C’est la victoire de Rocard sur Mitterrand?

Oui, maintenant c’est nous qui devons nous justifier sans cesse d’être partisans d’un Etat stratège, qui intervient fortement dans l’économie. C’est quelque chose d’anti-naturel. Si ceux qui dirigent aujourd’hui le parti disaient vraiment quelle est leur doctrine, en gros celle de Dominique Strauss-Kahn, ils seraient rejetés par le peuple. C’est trop contraire à l’histoire du PS, à l’histoire des Français et à leur tempérament républicain. Cela convient peut-être à d’autres peuples, pas au notre.

Les socialistes partisans du « non » ne sont pas parvenus à se rassembler. Cela ne rend-il pas leur défaite inéluctable face aux défenseurs du traité qui, eux, sont restés unis autour de François Hollande ?

Les responsables du « non » se sont comportés d’une façon totalement irresponsable. Je n’adhère pas à leur thèse selon laquelle partir séparés permettra de ratisser plus large. C’est du vocabulaire de comice agricole, pas un discours de responsable politique. Le seul regroupement qui s’est fait, c’est celui de la motion dont Laurent Fabius sera le premier signataire et que je signerai aussi. Nous, nous avons fait un effort. Les autres font passer leur courant avant l’intérêt général.

La gauche peut-elle se remodeler en proposant deux candidats du PS à l’élection présidentielle de 2007, un partisan de la rupture avec la mondialisation libérale, et un partisan de son accompagnement ?

Non, car cette ligne de fracture passe à l’intérieur du PS. Or qui va proposer de détruire le plus grand parti de gauche ? Il faut répondre aux défis en responsabilité, par le débat et l’intelligence politique.

Que feriez-vous si en 2007 le candidat du PS était issu du camp du « oui » au référendum ?

Il n’y a pas que pour moi que cela serait effroyable. Une telle situation produirait à coup sûr plus d’abstention chez les électeurs socialistes et un plus grand éparpillement. Cela revient à prendre le risque d’un nouveau 21 avril. On a oublié ce qu’il en coûte de croire qu’il suffit d’être candidat socialiste pour que les gens votent pour vous. Voila ce que je dis à mes camarades du PS : détestez-vous Fabius autant que cela pour risquer un nouveau 21 avril ? Au PS, ils ont pourtant été dans la même majorité que lui depuis le congrès de Rennes, ils ont été dans les mêmes gouvernements que lui.
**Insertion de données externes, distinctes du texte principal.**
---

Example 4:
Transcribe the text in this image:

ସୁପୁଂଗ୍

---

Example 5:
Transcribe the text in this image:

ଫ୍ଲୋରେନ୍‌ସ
Ne pensez-vous pas qu’un candidat du PS qui ferait une campagne très à gauche serait ensuite contraint de décréter une pause ou une parenthèse, comme après l’euphorie de 1981 ?

Arrêtons d’être masochistes et de dire que nous ne pourrons pas tout faire, que l’État ne peut rien. Disons plutôt ce que nous pourront faire et pourquoi c’est possible. Personne ne croit que demain on rasera gratis. Je n’ai jamais rencontré quelqu’un dans les classes populaires qui pense que son salaire va brutalement être multiplié par quatre. Mais j’en connais beaucoup qui disent qu’il n’est pas normal qu’en une nuit on puisse ramasser l’équivalent de 5 000 ans de smic. Ce n’est pas de la jalousie, c’est du bon sens ! Le programme commun du peuple est bien plus simple que ne le croit une gauche « bobocrate » : un logement, que les enfants soient bien éduqués, des vacances, des produits de première nécessités accessibles, pouvoir se soigner. Ces choses simples sont quand même à la portée d’un pays riche comme le nôtre.